Ein weiterer wichtiger Punkt ist das Bewusstsein, dass Schmerzen sehr vielen Menschen auch Angst machen. Und Angst beeinträchtigt die Psyche und unseren gesamten Alltag. Daher sollten behandelnde Ärzte besonders auf Anzeichen für Angststörungen bei ihren PatientInnen achten und sie mit in die Therapie integrieren.
Können eigentlich Betroffenen selbst ihren Teil dazu beitragen, die eigene Situation zu verbessern?

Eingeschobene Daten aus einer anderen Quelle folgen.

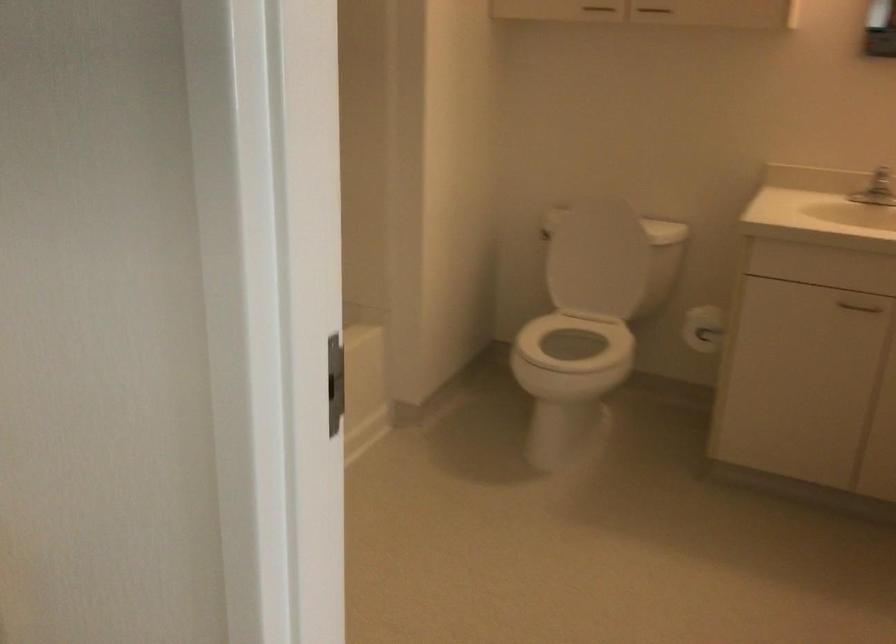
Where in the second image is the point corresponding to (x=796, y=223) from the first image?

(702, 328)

Klar ist es ganz wichtig, PatientInnen in die Therapie miteinzubeziehen. Wobei es mir besonders wichtig ist, ehrlich mit den PatientInnen zu sein. Es wird in den Medien etwa häufig die Schlagzeile „Kein Patient muss Schmerzen haben“ propagiert. In vielen Fällen ist das aber gar nicht möglich.
Da geht es eher um eine bestmögliche Schmerzlinderung, um den Teufelskreis aus sozialem Rückzug, beruflichen Problemen und Stress in der Beziehung zu durchbrechen. Dazu gehört auch, dass der Patient akzeptieren lernt, dass der Schmerz da ist und er in seiner täglichen Aktivität nun einmal eingeschränkt ist.
Denn dann wird sich der Patient mit seiner persönlichen Situation einfach besser und leichter arrangieren können und letzten Endes damit zu leben lernen. Und darum geht es ja auch.
Also kann es gelingen, mit dem Schmerz leben zu lernen?
Das schaffen viele, ja. Wichtig ist, sich darauf einzulassen. Es nicht für sich zu behalten und Sorgen in sich hinein zu fressen, sondern das Thema chronischer Schmerz aktiv ansprechen. Etwa beim Arbeitgeber und vor allem seinem Lebenspartner gegenüber. Wer mit chronischen Schmerzen offen umgeht, wird auch vom sozialen Umfeld eher Verständnis ernten.